If you have bad credit, this can be difficult to prove, but not impossible. Show the loan officer proof that you’ve paid off other assets in the past. A paid off car loan is a good start. If you’ve consistently paid your monthly bills on time, show them proof of that.
If you’ve lived in the same home for a long time and have a steady job, you have a better chance of being approved for a loan.
Alternatives to personal loans for bad credit
There aren’t many options for people with bad credit who need to borrow money. That’s because they’re considered a high credit risk.
If they do qualify for a loan, even a personal loan, it will be at a higher interest rate than if they had a higher credit score.
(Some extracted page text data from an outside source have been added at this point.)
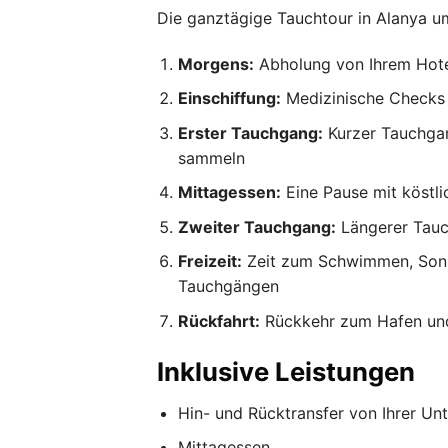
Die ganztägige Tauchtour in Alanya u
Morgens:
Abholung von Ihrem Hotel
Einschiffung:
Medizinische Checks 
Erster Tauchgang:
Kurzer Tauchgan
sammeln
Mittagessen:
Eine Pause mit köstl
Zweiter Tauchgang:
Längerer Tauc
Freizeit:
Zeit zum Schwimmen, Son
Tauchgängen
Rückfahrt:
Rückkehr zum Hafen und 
Inklusive Leistungen
Hin- und Rücktransfer von Ihrer Unt
Mittagessen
Some of the best options are the ones we listed up top. These include a loan from a family member, home equity loan or getting a co-signer on a loan. But those can move the responsibility of the loan to someone else if you don’t pay, or require collateral.
Another option is a payday lender. These loans can leave you in deeper debt than when you started.
Your local credit union may be your best option for an unsecured personal loan. All federal credit unions have a maximum APR of 18 percent on loans. That applies to borrowers with low incomes and low credit scores, according to the National Credit Union Administration.
Things to keep in mind while applying
Here are some things you should look out for in the contract:
- Minimum credit score – At least a score of 580 may be needed.
- Fees – These vary by state, and can include origination fees, late fees, a personal check fee and returned payment fee.
- Loan term – This usually varies between one and five years.
- APR – What is the interest rate and is it fixed for the life of the loan? The Truth in Lending Act requires that the cost of credit be stated as a dollar amount and as an APR.
- Time to funding – Will you get the money the same day? It can take three business days or so to get you the loan amount.
Personal loans for bad credit shouldn’t be used as a way to extend your debt problems. If you can pay a personal loan off on time, it can start to improve your credit score. Doing that may be the best long-term solution to getting better credit options.